香月は自分のデニムの僅かな重みが携帯であることを思い出した…が、二人が持っていないのなら意味はない。

「大丈夫、なにかあったら大声で叫べば聞こえるよ…ひ」

悲鳴が聞こえたみたいに…。

そうつづけそうになった舌を、香月は思い切り噛んだ。

「よし。
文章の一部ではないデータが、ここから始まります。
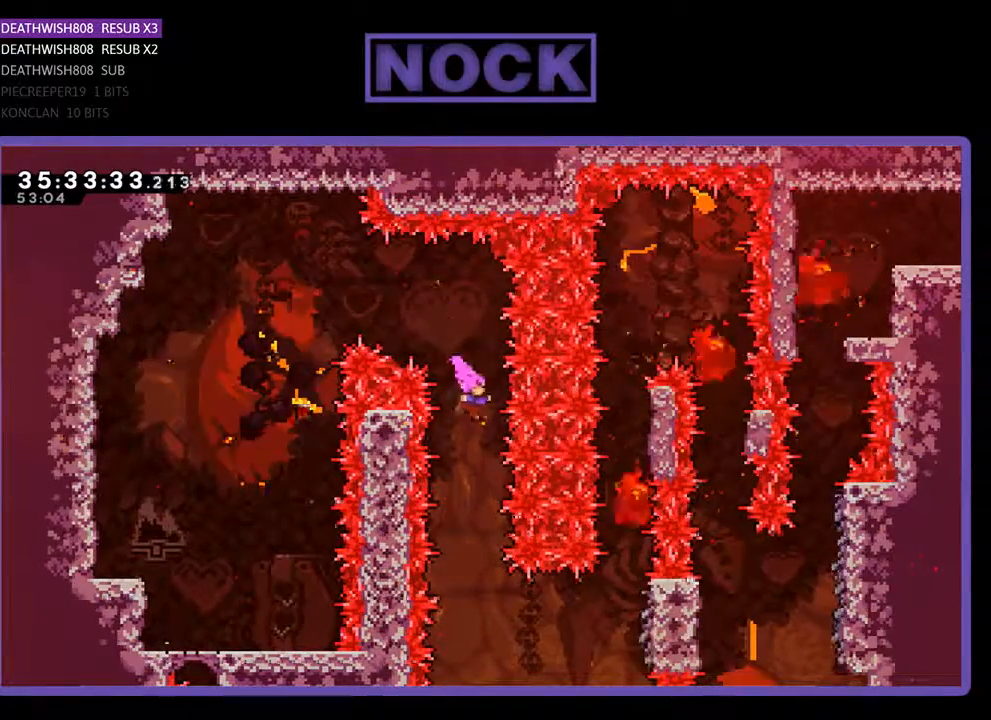
{"buttons": ["CIRCLE", "R2", "DPAD_RIGHT"], "events": [[367, "DPAD_RIGHT", "down"], [467, "CIRCLE", "down"]]}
お前も気をつけろよ?雅也を見つけたら叫べ!飛んで行くから」
香月はコクリと頷いた。


かくして、香月は雅也が出口に向かっていると想定して一階部分へ。

二人は二階と三階を捜すことにした。

香月も見つからなければすぐに上に向かうと約束する。
アズサを捜して走り回って、自分の居場所さえ、出口さえ解らなくなってしまっている。

一人と二人は全く違う方向へと走って行った…。




香月は亮の電灯の光が消えるまで見ていたい欲求を押さえ、振り返ることなく一階へと続く階段を探し続けた。

その間中、頭のなかは回っている。

しかし今、重要なのは雅也がどこにいるか、ということ。

それだけだ。







「アズ、離れるなよ」

「うん…」

アズサは亮の裸の上半身を見て、申し訳なさそうに返事した。
血に濡れた自分のパーカーを思い出し、ギュッと目をつむる。

凄く気持ち悪かった…。

暗闇に慣れてきた目は、電灯と月の僅かな明かりでも人の表情を映し出すことが出来た。

亮は自分を恐れていない…。

そのことが、何より嬉しかった。


亮は、背後からついてくるアズサに注意を向けつつ、雅也を捜していた。